= Consigne =
Recopiez sans modification le passage du texte sur les femmes congolaises et l'indépendance, en commençant par « Pourtant, malgré ses » et en continuant jusqu'à « congolais dits évolués. ».

= Texte fourni =
>>
Pourtant, malgré ses liens idéologiques avec l’ABAKO, la FABAKO ne sera jamais reconnue comme une branche officielle du parti. Une marginalisation révélatrice des tensions persistantes entre les sphères masculines du pouvoir et les initiatives féminines autonomes. Le combat des femmes, comme souvent, devra se faire en parallèle, dans les marges du récit officiel.
Louise Efoli : la plume tranchante de La Voix du Congolais
En 1956, dans un Congo encore sous domination coloniale, Louise Efoli a rédigé le deuxième article jamais publié par une femme dans La Voix du Congolais, prestigieux périodique fondé par l’administration coloniale mais devenu, peu à peu, une tribune pour les intellectuels congolais dits évolués.
Mais, Louise Efoli a aussi remis en cause ces mêmes évolués, ces hommes qui clament leur modernité, leur soif de liberté, leur rejet du joug colonial, tout en perpétuant, à l’égard des femmes, des pratiques et des discours empreints de condescendance. Dans un texte lucide et audacieux, elle a dénoncé les contradictions de ces élites masculines, qui prônent l’émancipation tout en refusant aux femmes congolaises une parole autonome.
Les dix héroïnes oubliées : un front féminin clandestin pour la paix et la reconnaissance
Dans l’ombre des grands hommes de l’indépendance africaine, un groupe de dix femmes congolaises s’est levé, unies par un même combat : la paix et la reconnaissance du Congo sur la scène africaine. The Founding Mothers. Pioneering for Africa’s Independence révèle leur histoire peu connue, mais essentielle.
Issue de différents mouvements et associations politiques, souvent en désaccord, ces femmes ont su dépasser leurs différences pour se mobiliser ensemble. Au lendemain de l’indépendance, alors que le pays est déchiré par la guerre civile et la rébellion sous le régime Tshombé, elles entreprennent un voyage audacieux : rencontrer Kwame Nkrumah, président du Ghana, où plusieurs rebelles congolais avaient trouvé refuge après l’assassinat tragique de Patrice Lumumba.
<<
= Données =
>>
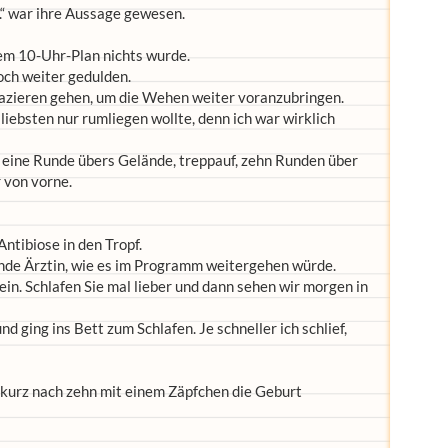
ht.“ war ihre Aussage gewesen.
nem 10-Uhr-Plan nichts wurde.
och weiter gedulden.
spazieren gehen, um die Wehen weiter voranzubringen.
liebsten nur rumliegen wollte, denn ich war wirklich
, eine Runde übers Gelände, treppauf, zehn Runden über
 von vorne.
ntibiose in den Tropf.
ende Ärztin, wie es im Programm weitergehen würde.
ein. Schlafen Sie mal lieber und dann sehen wir morgen in
und ging ins Bett zum Schlafen. Je schneller ich schlief,
kurz nach zehn mit einem Zäpfchen die Geburt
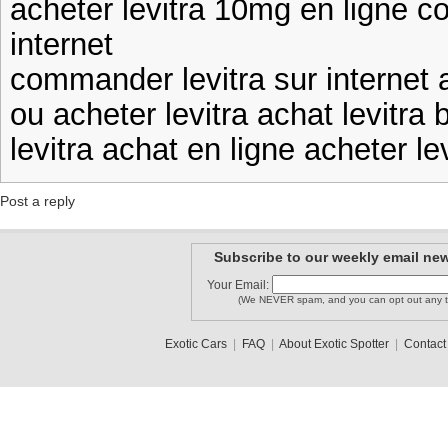
acheter levitra 10mg en ligne c
internet
commander levitra sur internet 
ou acheter levitra achat levitra 
levitra achat en ligne acheter le
Post a reply
Subscribe to our weekly email new
Your Email:
(We NEVER spam, and you can opt out any t
Exotic Cars
|
FAQ
|
About Exotic Spotter
|
Contact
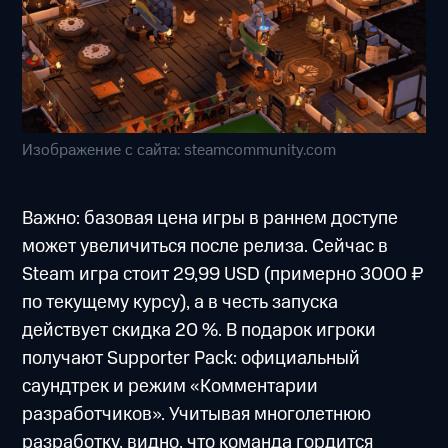
Изображение с сайта: steamcommunity.com
Важно: базовая цена игры в раннем доступе
может увеличиться после релиза. Сейчас в
Steam игра стоит 29,99 USD (примерно 3000 ₽
по текущему курсу), а в честь запуска
действует скидка 20 %. В подарок игроки
получают Supporter Pack: официальный
саундтрек и режим «Комментарии
разработчиков». Учитывая многолетнюю
разработку, видно, что команда гордится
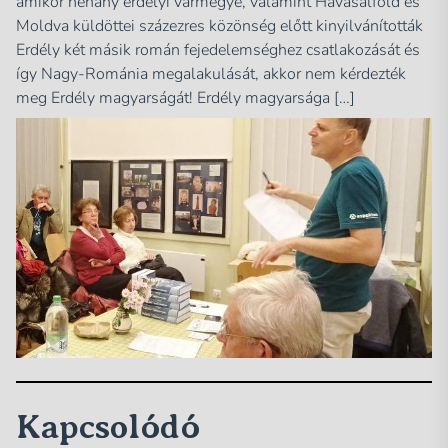
amikor néhány erdélyi vármegye, valamint Havasalföld és
Moldva küldöttei százezres közönség előtt kinyilvánították
Erdély két másik román fejedelemséghez csatlakozását és
így Nagy-Románia megalakulását, akkor nem kérdezték
meg Erdély magyarságát! Erdély magyarsága […]
Kapcsolódó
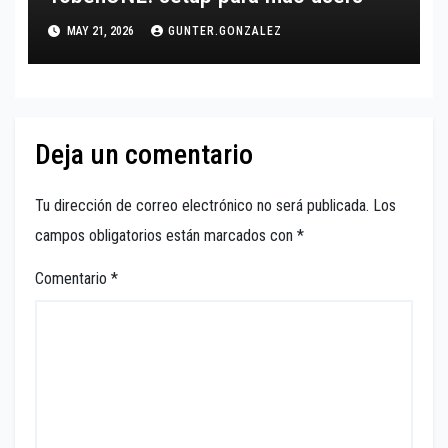
MAY 21, 2026
GUNTER.GONZALEZ
Deja un comentario
Tu dirección de correo electrónico no será publicada.
Los
campos obligatorios están marcados con
*
Comentario
*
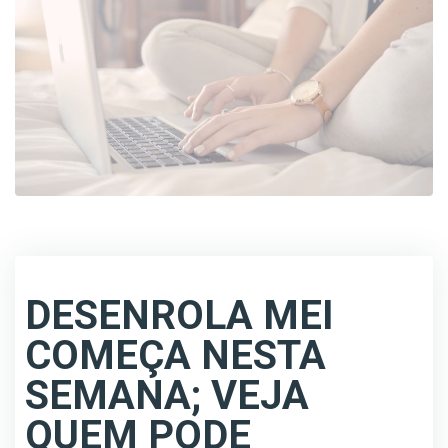
DESENROLA MEI
COMEÇA NESTA
SEMANA; VEJA
QUEM PODE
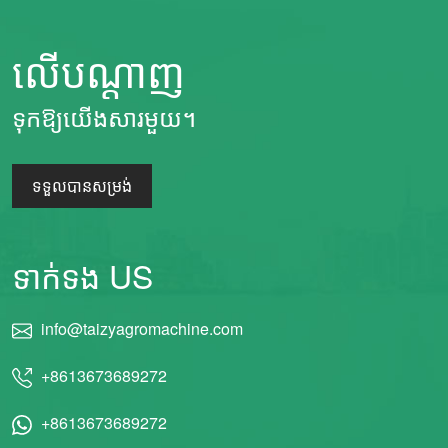
លើបណ្តាញ
ទុកឱ្យយើងសារមួយ។
ទទួលបានសម្រង់
ទាក់ទង US
info@taizyagromachine.com
+8613673689272
+8613673689272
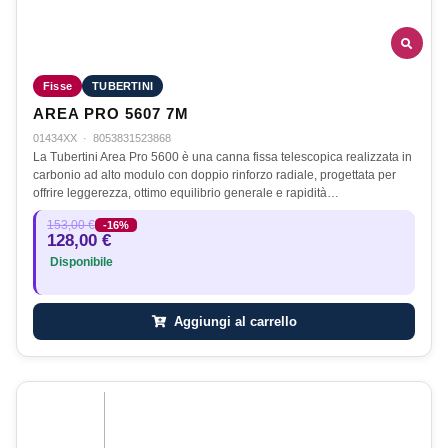
Fisse
TUBERTINI
AREA PRO 5607 7M
01434XX
·
8053831523868
La Tubertini Area Pro 5600 è una canna fissa telescopica realizzata in
carbonio ad alto modulo con doppio rinforzo radiale, progettata per
offrire leggerezza, ottimo equilibrio generale e rapidità…
153,00 €
-16%
128,00 €
Disponibile
Aggiungi al carrello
<<
= Réponse rédigée =
Pourtant, malgré ses liens idéologiques avec l’ABAKO, la FABAKO ne sera jamais reconnue comme une branche officielle du parti. Une marginalisation révélatrice des tensions persistantes entre les sphères masculines du pouvoir et les initiatives féminines autonomes. Le combat des femmes, comme souvent, devra se faire en parallèle, dans les marges du récit officiel.
Louise Efoli : la plume tranchante de La Voix du Congolais
En 1956, dans un Congo encore sous domination coloniale, Louise Efoli a rédigé le deuxième article jamais publié par une femme dans La Voix du Congolais, prestigieux périodique fondé par l’administration coloniale mais devenu, peu à peu, une tribune pour les intellectuels congolais dits évolués.